(Bloomberg) — US cities that saw some of the biggest jumps in home prices during the pandemic now have the largest shares of price cuts, according to data compiled by Zillow Group Inc.
Overall, the proportion of active real estate listings with lower prices has increased in all 50 of the largest US metropolitan markets tracked by Zillow. In these cities, 11.5% of homes saw a price cut in May, on average, up from 8.2% a year earlier.
The share of lower listing prices rose the fastest in real estate hotspots like Salt Lake City, Las Vegas and Sacramento, California, according to Zillow.
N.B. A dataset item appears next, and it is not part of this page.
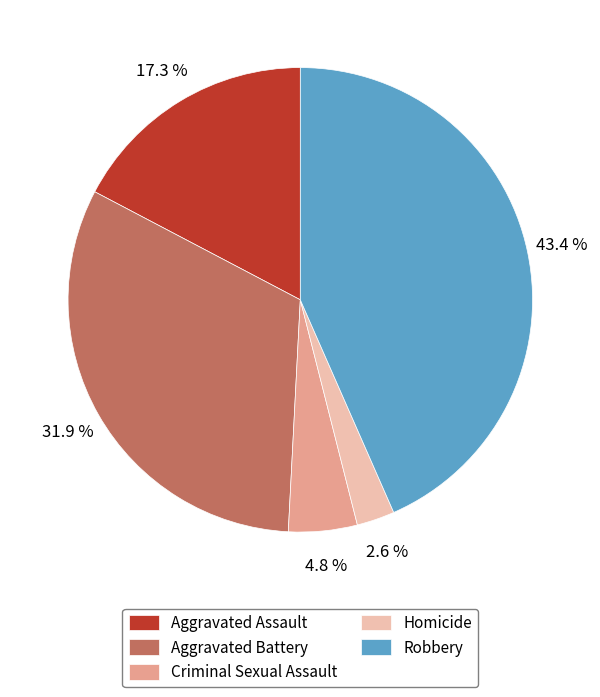

Count the number of slices in the pie.

5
The recent run-up in borrowing costs, driven by the Federal Reserve’s hikes in interest rates, has deterred would-be buyers and started to cool some markets.
Among the 50 metros in Zillow’s data, 32 had more than 10% of listings with a price decline. In eight cities, the share has jumped by at least 5 percentage points over the past year.
The Fed’s rate hikes, combined to rising home prices, have pushed the median mortgage application payment to $1,897 in May. Payments have increased $513 in the first five months of the year, according to data compiled by the Mortgage Bankers Association.
“The ongoing affordability hit of higher home prices and fast-rising mortgage rates led to a slowdown in purchase applications in May,” Edward Seiler, associate vice president of housing economics at the MBA, said in a statement last week. “Inflationary pressures and rates above 5 % are both headwinds for the housing market in the coming months.”